Top of EXERCISE MATERIAL
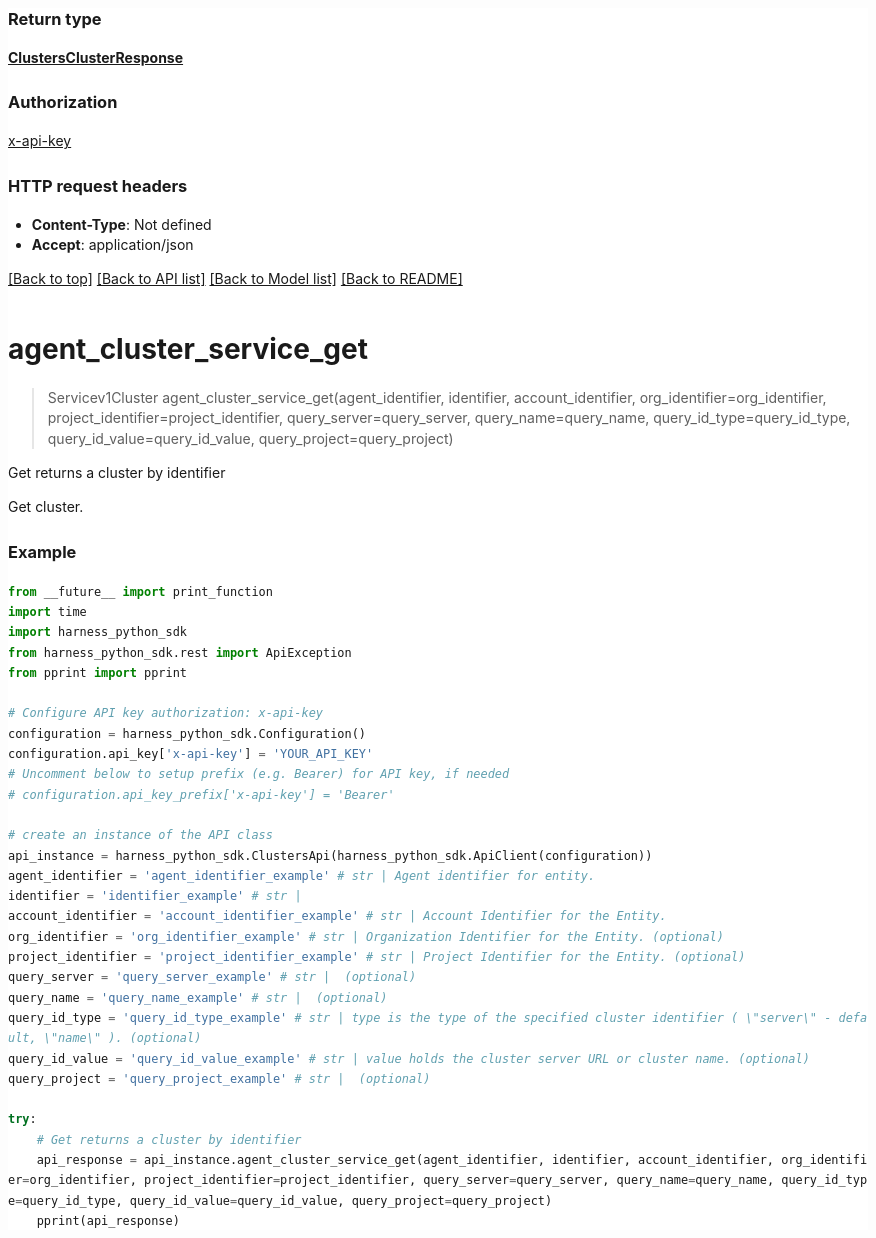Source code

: ### Return type

[**ClustersClusterResponse**](ClustersClusterResponse.md)

### Authorization

[x-api-key](../README.md#x-api-key)

### HTTP request headers

 - **Content-Type**: Not defined
 - **Accept**: application/json

[[Back to top]](#) [[Back to API list]](../README.md#documentation-for-api-endpoints) [[Back to Model list]](../README.md#documentation-for-models) [[Back to README]](../README.md)

# **agent_cluster_service_get**
> Servicev1Cluster agent_cluster_service_get(agent_identifier, identifier, account_identifier, org_identifier=org_identifier, project_identifier=project_identifier, query_server=query_server, query_name=query_name, query_id_type=query_id_type, query_id_value=query_id_value, query_project=query_project)

Get returns a cluster by identifier

Get cluster.

### Example
```python
from __future__ import print_function
import time
import harness_python_sdk
from harness_python_sdk.rest import ApiException
from pprint import pprint

# Configure API key authorization: x-api-key
configuration = harness_python_sdk.Configuration()
configuration.api_key['x-api-key'] = 'YOUR_API_KEY'
# Uncomment below to setup prefix (e.g. Bearer) for API key, if needed
# configuration.api_key_prefix['x-api-key'] = 'Bearer'

# create an instance of the API class
api_instance = harness_python_sdk.ClustersApi(harness_python_sdk.ApiClient(configuration))
agent_identifier = 'agent_identifier_example' # str | Agent identifier for entity.
identifier = 'identifier_example' # str | 
account_identifier = 'account_identifier_example' # str | Account Identifier for the Entity.
org_identifier = 'org_identifier_example' # str | Organization Identifier for the Entity. (optional)
project_identifier = 'project_identifier_example' # str | Project Identifier for the Entity. (optional)
query_server = 'query_server_example' # str |  (optional)
query_name = 'query_name_example' # str |  (optional)
query_id_type = 'query_id_type_example' # str | type is the type of the specified cluster identifier ( \"server\" - default, \"name\" ). (optional)
query_id_value = 'query_id_value_example' # str | value holds the cluster server URL or cluster name. (optional)
query_project = 'query_project_example' # str |  (optional)

try:
    # Get returns a cluster by identifier
    api_response = api_instance.agent_cluster_service_get(agent_identifier, identifier, account_identifier, org_identifier=org_identifier, project_identifier=project_identifier, query_server=query_server, query_name=query_name, query_id_type=query_id_type, query_id_value=query_id_value, query_project=query_project)
    pprint(api_response)
```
Bottom of EXERCISE MATERIAL
## INSTRUCTIONS TO FOLLOW
Starting at the first line of the data, set down each line exactly until you have copied the line with "- **Accept**: application/json", but leave the pictures out.

## RESPONSE FOR THIS EXERCISE
Source code

: ### Return type

[**ClustersClusterResponse**](ClustersClusterResponse.md)

### Authorization

[x-api-key](../README.md#x-api-key)

### HTTP request headers

 - **Content-Type**: Not defined
 - **Accept**: application/json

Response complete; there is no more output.